Un presidente solitario come protagonista, un dialogo notturno con una donna e poi un finale contemplativo. ChatGPT ci spoilera il nuovo film di Sorrentino
L’82esima Mostra d’Arte Cinematografica di Venezia si apre con il presidente della Repubblica. No, non Sergio Mattarella, bensì Mariano De Santis, alias Toni Servillo. Del resto alla cerimonia d’apertura ci sono sempre le istituzioni, e per il premio Oscar Paolo Sorrentino arriva anche il Quirinale, anzi ce lo porta lui, direttamente sul grande schermo, con il suo nuovo film “La Grazia”, il primo di una trilogia: l’anno prossimo uscirà “Graziella”, e nel 2027… Ok, scusate, ma era più forte di me. Sul film lascio che su questo giornale si pronunci la ben più titolata Mariarosa Mancuso; dico solo che in questo nuovo Sorrentino c’è Guè al posto di Cocciante e manco una tetta: un Sorrentino castigatissimo, anzi, quirinalizio.
Però ho fatto un gioco: martedì, prima che il film venisse presentato per la prima volta qui alla Mostra, ho chiesto a ChatGPT di anticiparmi come, secondo la sua intelligenza artificiale, sarebbe stato questo nuovo Sorrentino. In base alle (pochissime) informazioni disponibili alla vigilia, l’AI mi ha detto di aspettarmi quanto segue: 1. Protagonista un presidente solitario; 2. Una festa grottesca con politici, prelati, modelle e un fenicottero; 3. Un momento “teologico”; 4. Un dialogo notturno con una donna; 5. Il presidente nudo in mutande davanti allo specchio; 6. Un paradosso visivo, tipo un cavallo bianco che attraversa i corridoi del Quirinale; 7. Finale contemplativo, con Servillo ormai ex presidente che passeggia da solo sul litorale romano; 8. La battuta che dà senso al titolo: “La grazia non è nei miracoli. E’ nell’aver imparato a sopportare l’insopportabile”.

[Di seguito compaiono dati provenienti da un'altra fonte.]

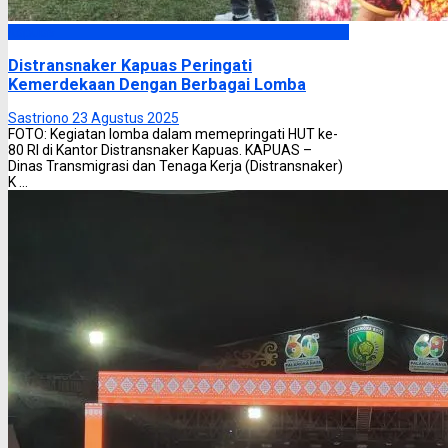
Kapuas
Distransnaker Kapuas Peringati
Kemerdekaan Dengan Berbagai Lomba
Sastriono
23 Agustus 2025
FOTO: Kegiatan lomba dalam memepringati HUT ke-
80 RI di Kantor Distransnaker Kapuas. KAPUAS –
Dinas Transmigrasi dan Tenaga Kerja (Distransnaker)
K ...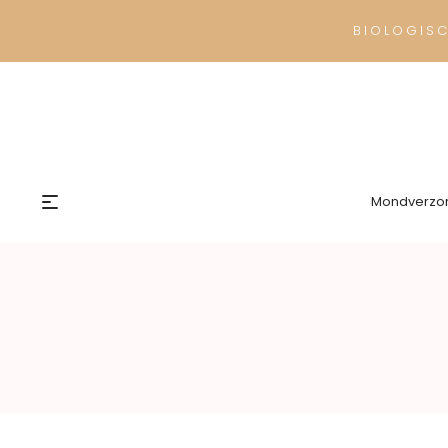
BIOLOGIS
Mondverzo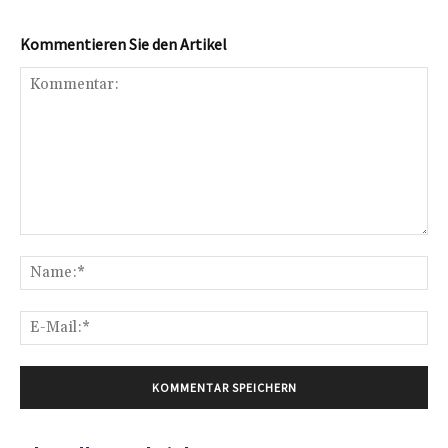
Kommentieren Sie den Artikel
Kommentar:
Na
E-
Mai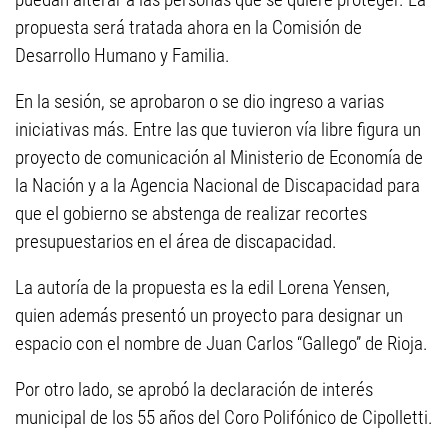
propuesta será tratada ahora en la Comisión de
Desarrollo Humano y Familia.
En la sesión, se aprobaron o se dio ingreso a varias
iniciativas más. Entre las que tuvieron vía libre figura un
proyecto de comunicación al Ministerio de Economía de
la Nación y a la Agencia Nacional de Discapacidad para
que el gobierno se abstenga de realizar recortes
presupuestarios en el área de discapacidad.
La autoría de la propuesta es la edil Lorena Yensen,
quien además presentó un proyecto para designar un
espacio con el nombre de Juan Carlos “Gallego” de Rioja.
Por otro lado, se aprobó la declaración de interés
municipal de los 55 años del Coro Polifónico de Cipolletti.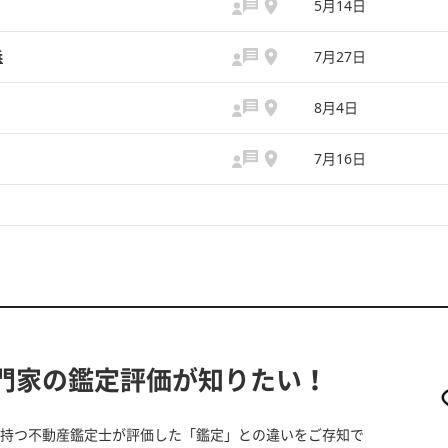
5月14日
浜
7月27日
8月4日
7月16日
門家の鑑定評価が知りたい！
持つ不動産鑑定士が評価した「鑑定」との違いをご存知で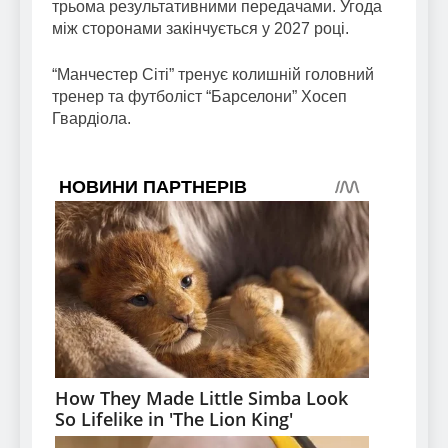
трьома результативними передачами. Угода
між сторонами закінчується у 2027 році.
“Манчестер Сіті” тренує колишній головний
тренер та футболіст “Барселони” Хосеп
Гвардіола.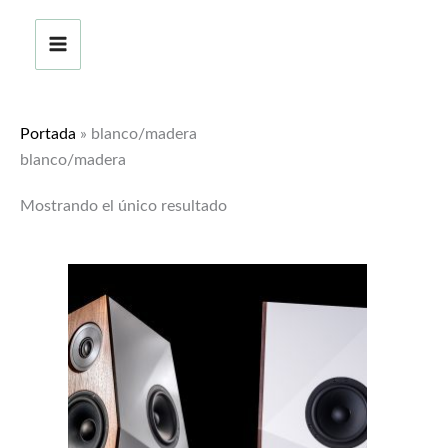
Ir
al
contenido
Portada
»
blanco/madera
blanco/madera
Mostrando el único resultado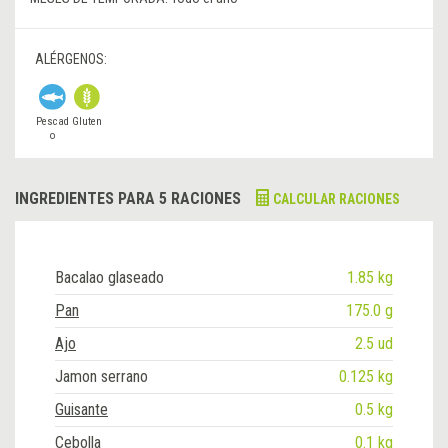
ALÉRGENOS:
Pescad
Gluten
o
INGREDIENTES PARA 5 RACIONES
CALCULAR RACIONES
Bacalao glaseado
1.85 kg
Pan
175.0 g
Ajo
2.5 ud
Jamon serrano
0.125 kg
Guisante
0.5 kg
Cebolla
0.1 kg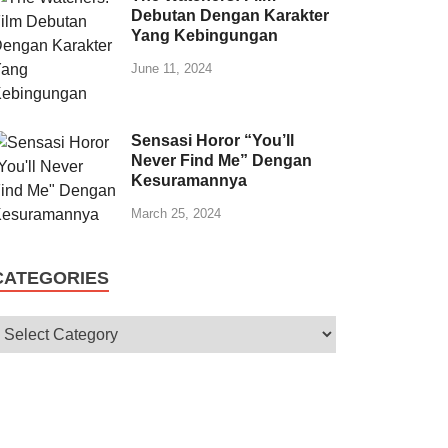
Debutan Dengan Karakter
Yang Kebingungan
June 11, 2024
Sensasi Horor “You’ll
Never Find Me” Dengan
Kesuramannya
March 25, 2024
CATEGORIES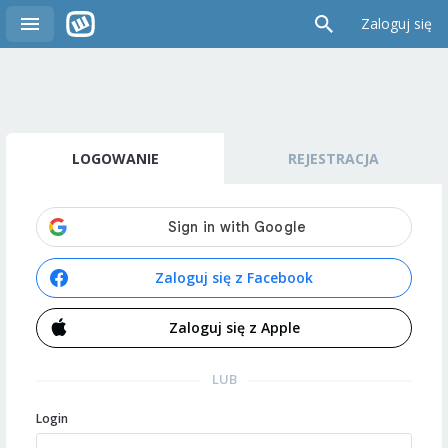
Zaloguj się
LOGOWANIE
REJESTRACJA
Zaloguj się z Facebook
Zaloguj się z Apple
LUB
Login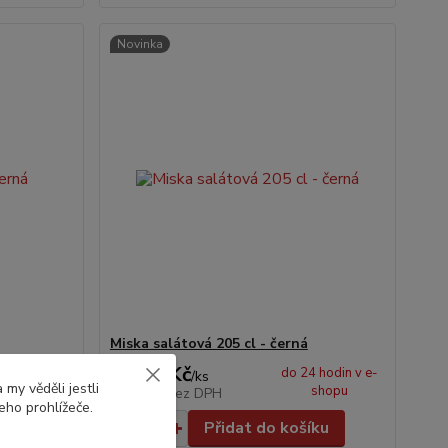
Novinka
Miska salátová 205 cl - černá
198,0 Kč
 hodin v e-
do 24 hodin v e-
/
ks
my věděli jestli
shopu
shopu
163,6 Kč
bez DPH
eho prohlížeče.
íku
Přidat do košíku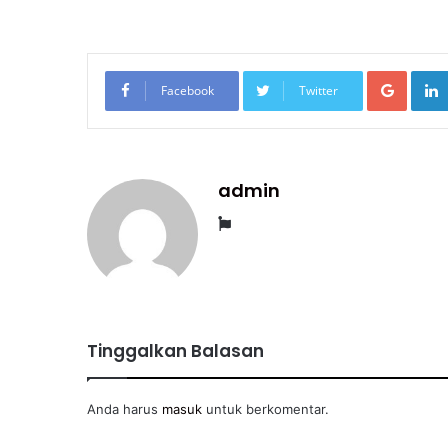
Googl
Facebook
Twitter
admin
Website
Tinggalkan Balasan
Anda harus
masuk
untuk berkomentar.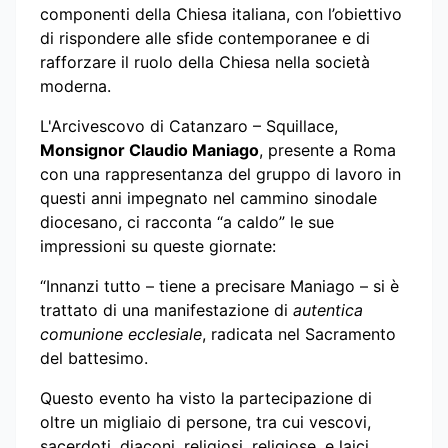
componenti della Chiesa italiana, con l’obiettivo
di rispondere alle sfide contemporanee e di
rafforzare il ruolo della Chiesa nella società
moderna.
L'Arcivescovo di Catanzaro – Squillace,
Monsignor Claudio Maniago
, presente a Roma
con una rappresentanza del gruppo di lavoro in
questi anni impegnato nel cammino sinodale
diocesano, ci racconta “a caldo” le sue
impressioni su queste giornate:
“Innanzi tutto – tiene a precisare Maniago – si è
trattato di una manifestazione di
autentica
comunione ecclesiale
, radicata nel Sacramento
del battesimo.
Questo evento ha visto la partecipazione di
oltre un migliaio di persone, tra cui vescovi,
sacerdoti, diaconi, religiosi, religiose, e laici,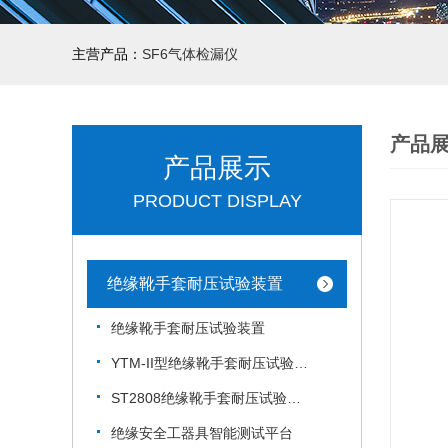
主营产品：
SF6气体检漏仪
产品
产品展示
PRODUCT DISPLAY
绝缘靴手套耐压试验装置
绝缘靴手套耐压试验装置
YTM-II型绝缘靴手套耐压试验装置
ST2808绝缘靴手套耐压试验装置
绝缘安全工器具智能测试平台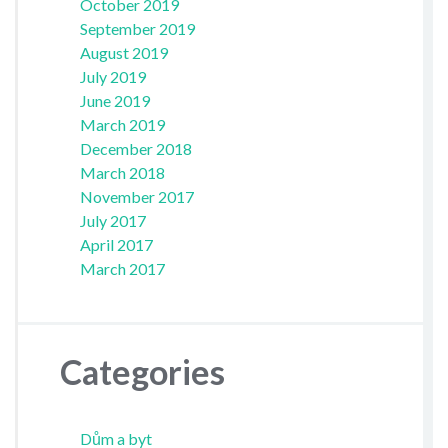
October 2019
September 2019
August 2019
July 2019
June 2019
March 2019
December 2018
March 2018
November 2017
July 2017
April 2017
March 2017
Categories
Dům a byt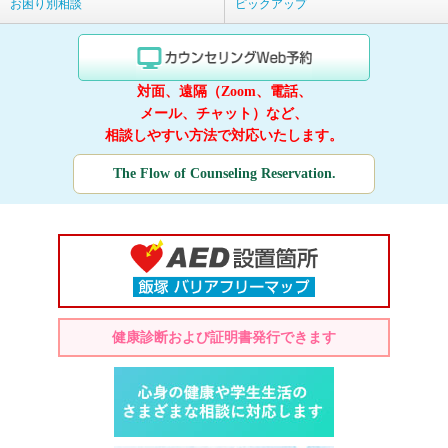
お困り別相談
ピックアップ
対面、遠隔（Zoom、電話、
メール、チャット）など、
相談しやすい方法で対応いたします。
The Flow of Counseling Reservation.
健康診断および証明書発行できます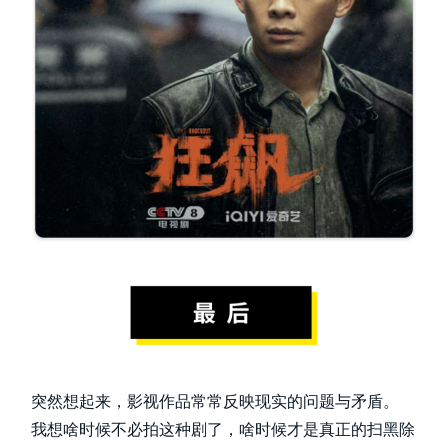
突然想起来，影视作品常常反映现实的问题与矛盾。
我想啥时候不必拍这种剧了，啥时候才是真正的扫黑除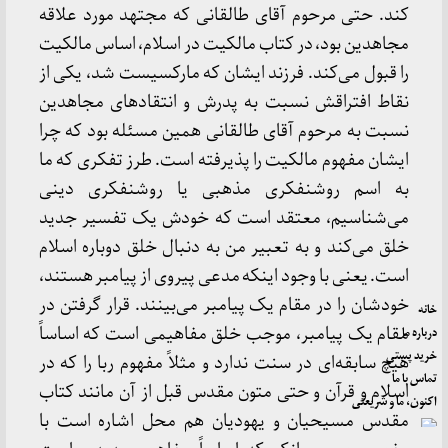
کند. حتی مرحوم آقای طالقانی که مجتهد مورد علاقه
مجاهدین بود، در کتاب مالکیت در اسلام، اساس مالکیت
را قبول می‌کند. فرزند ایشان که مارکسیست شد، یکی از
نقاط افتراقش نسبت به پدرش و انتقادهای مجاهدین
نسبت به مرحوم آقای طالقانی همین مسئله بود که چرا
ایشان مفهوم مالکیت را پذیرفته است. طرز تفکری که ما
به اسم روشنفکری مذهبی یا روشنفکری دینی
می‌شناسیم، معتقد است که خودش یک تفسیر جدید
خلق می‌کند و به تعبیر من به دنبال خلق دوباره اسلام
است. یعنی با وجود اینکه مدعی پیروی از پیامبر هستند،
خودشان را در مقام یک پیامبر می‌بینند. قرار گرفتن در
خانه
مقام یک پیامبر، موجب خلق مفاهیمی است که اساساً
درباره ما
خرید پستی
هیچ سابقه‌ای در سنت ندارد و مثلاً مفهوم ربا را که در
تماس با ما
اسلام و قرآن و حتی متون مقدس قبل از آن مانند کتاب
اکنون، ما و شریعتی
مقدس مسیحیان و یهودیان هم محل اشاره است با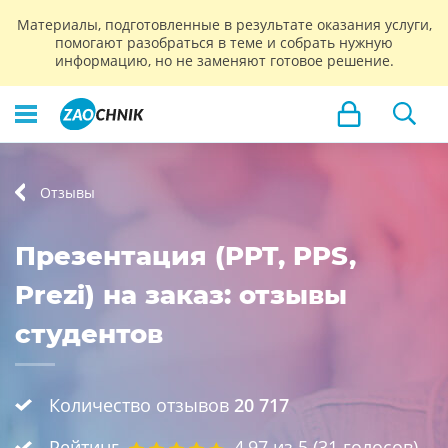
Материалы, подготовленные в результате оказания услуги,
помогают разобраться в теме и собрать нужную
информацию, но не заменяют готовое решение.
Отзывы
Презентация (PPT, PPS,
Prezi) на заказ: отзывы
студентов
Количество отзывов
20 717
Рейтинг
4,97
из 5 (
31
голосов)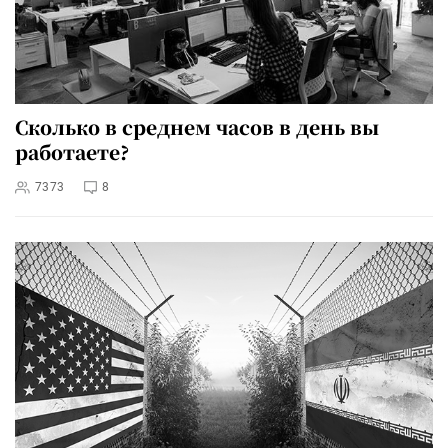
Сколько в среднем часов в день вы
работаете?
7373
8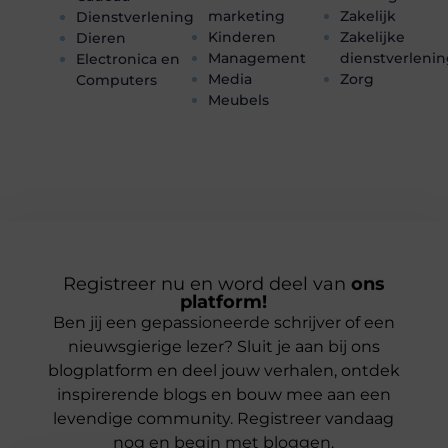
marketing
Zakelijk
Dienstverlening
Kinderen
Zakelijke
Dieren
Management
dienstverleni
Electronica en
Media
Zorg
Computers
Meubels
Registreer nu en word deel van
ons
platform!
Ben jij een gepassioneerde schrijver of een
nieuwsgierige lezer? Sluit je aan bij ons
blogplatform en deel jouw verhalen, ontdek
inspirerende blogs en bouw mee aan een
levendige community. Registreer vandaag
nog en begin met bloggen.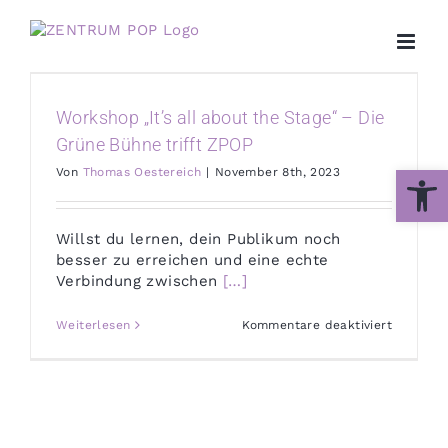
Zum
Inhalt
springen
Workshop „It’s all about the Stage“ – Die
Grüne Bühne trifft ZPOP
Werkzeug
Von
Thomas Oestereich
|
November 8th, 2023
Willst du lernen, dein Publikum noch
besser zu erreichen und eine echte
Verbindung zwischen
[…]
für
Weiterlesen
Kommentare deaktiviert
Worksho
„It’s
all
about
the
Stage“
–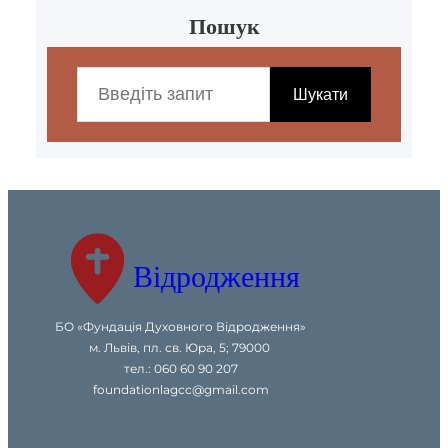
Пошук
S
e
Шукати
a
r
c
h
Відродження
БО «Фундація Духовного Відродження»
м. Львів, пл. св. Юра, 5; 79000
тел.: 060 60 90 207
foundationlagcc@gmail.com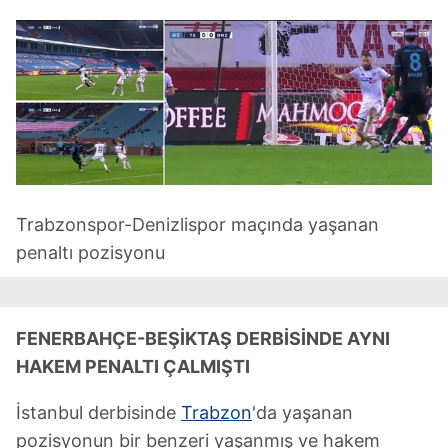
Trabzonspor-Denizlispor maçında yaşanan
penaltı pozisyonu
FENERBAHÇE-BEŞİKTAŞ DERBİSİNDE AYNI
HAKEM PENALTI ÇALMIŞTI
İstanbul derbisinde
Trabzon
'da yaşanan
pozisyonun bir benzeri yaşanmış ve hakem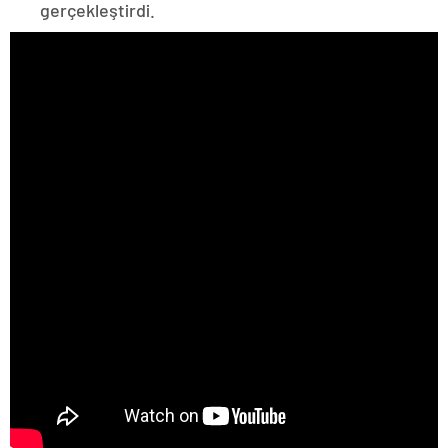
gerçekleştirdi.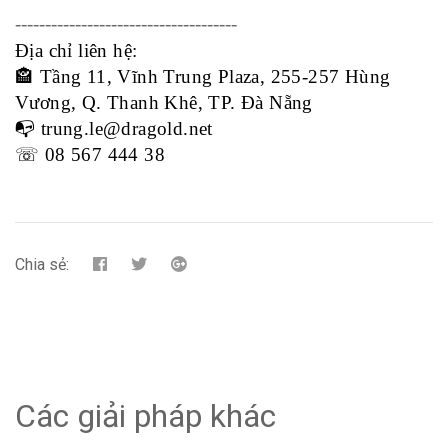
-------------------------------------
Địa chỉ liên hệ:
🏤 Tầng 11, Vĩnh Trung Plaza, 255-257 Hùng 
Vương, Q. Thanh Khê, TP. Đà Nẵng
📭 trung.le@dragold.net
☏ 08 567 444 38
Chia sẻ:
Các giải pháp khác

Dopo aver visto il film, posso dirvi che i punti 1, 3 e 4 sono stati presi in pieno: Servillo è un presidente della Repubblica a fine mandato (non si sapeva, eppure l’AI lo aveva capito!), chiuso e solo; nel film va per due volte in visita dal Papa; parla con la figlia e con la moglie morta. Punto 2 clamorosamente smentito: stavolta niente scene cafonal, giusto un po’ di cassa dritta con le Frecce Tricolore, però al posto dei fenicotteri rosa ci sono i cani robot. Punto 5 proprio no, acqua: Servillo è sempre vestito con giacca, cravatta, gilet e pure cappello. Punto 7 centrato, anche se al posto del litorale romano c’è la Stazione Spaziale Internazionale – finale onirico più che contemplativo, ma il senso è quello. La cosa incredibile è il punto 6: in effetti c’è un cavallo! Non bianco ma nero, non nei corridoi del Quirinale ma nelle scuderie, ma insomma c’è e ha pure un ruolo importante. Non sto dicendo che Sorrentino si sia fatto scrivere il film da ChatGPT, anche perché rispetto al punto 8 la battuta nel film è un’altra: “La grazia è la bellezza del dubbio”. Dico solo che a quanto pare anche Sorrentino è un algoritmo, prevedibile e programmabile, con un margine d’errore minimo. E però basta uscire dalla proiezione delle 8.30 in Sala Darsena – dove è stato avvistato anche il regista, venuto a controllare che tutti applaudissero, e in effetti la sala ha accolto il film come il Meeting di Rimini ha accolto Giorgia Meloni –, usciti dalla sala, dicevo, anche il Lido era sorrentiniano: il red carpet che prima frigge sotto al sole per poi annuvolarsi di colpo (anche nel film c’è una scena di pioggia su un tappeto rosso), il sosia di Pavarotti sotto ai metal detector, dei mariachi che si mettono a suonare in un baretto sul lungomare così, senza senso, alla Sorrentino appunto. Perché ormai il mondo è più sorrentiniano dei suoi film (questo rispetto ai suoi precedenti è sobrio e austero), e persino l’AI lo è: “La grazia non è nei miracoli. E’ nell’aver imparato a sopportare l’insopportabile” è una battuta perfetta per un film di Sorrentino. Magari la userà nel prossimo, “Graziella”.